## What is needed
Each line that has the string "Profile" must be copied from the records below.

## Text-based hardware design files
»»

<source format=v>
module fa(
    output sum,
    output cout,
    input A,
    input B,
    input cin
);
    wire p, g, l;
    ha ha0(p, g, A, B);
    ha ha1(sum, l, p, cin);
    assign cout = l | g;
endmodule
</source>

««
»»

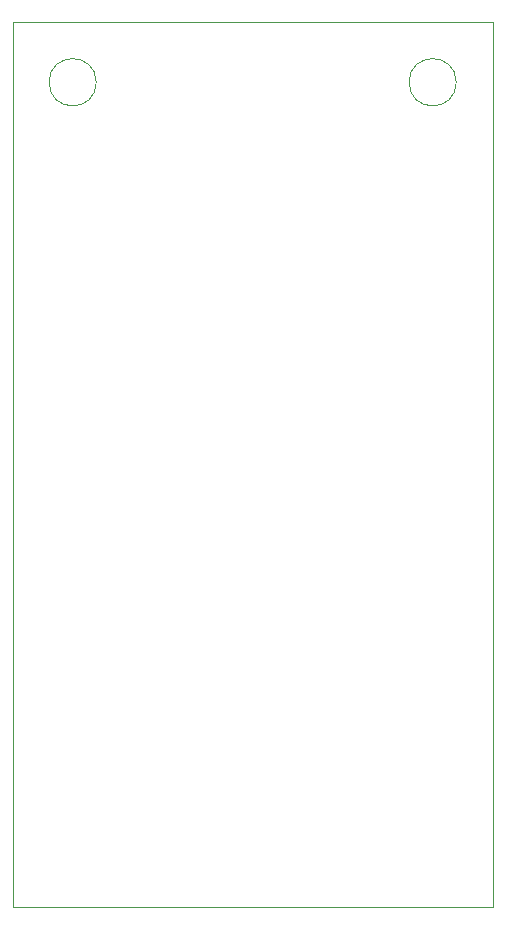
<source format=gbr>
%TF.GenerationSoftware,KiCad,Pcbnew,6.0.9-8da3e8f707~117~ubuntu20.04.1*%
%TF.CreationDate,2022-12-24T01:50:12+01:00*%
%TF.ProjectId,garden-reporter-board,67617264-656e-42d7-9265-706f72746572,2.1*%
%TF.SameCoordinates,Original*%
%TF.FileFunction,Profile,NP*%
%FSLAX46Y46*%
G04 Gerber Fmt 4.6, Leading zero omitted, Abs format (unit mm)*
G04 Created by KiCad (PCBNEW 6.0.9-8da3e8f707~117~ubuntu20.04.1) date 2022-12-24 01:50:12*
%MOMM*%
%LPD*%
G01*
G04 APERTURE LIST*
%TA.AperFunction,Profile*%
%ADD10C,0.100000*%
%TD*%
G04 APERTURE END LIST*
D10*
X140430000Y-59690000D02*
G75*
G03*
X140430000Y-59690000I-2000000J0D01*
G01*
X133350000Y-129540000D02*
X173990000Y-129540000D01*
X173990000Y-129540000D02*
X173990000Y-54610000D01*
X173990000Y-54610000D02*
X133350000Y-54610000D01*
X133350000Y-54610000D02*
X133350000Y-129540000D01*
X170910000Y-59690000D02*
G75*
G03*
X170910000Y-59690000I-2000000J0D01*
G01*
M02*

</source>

««

## Expected answer
%TF.FileFunction,Profile,NP*%
%TA.AperFunction,Profile*%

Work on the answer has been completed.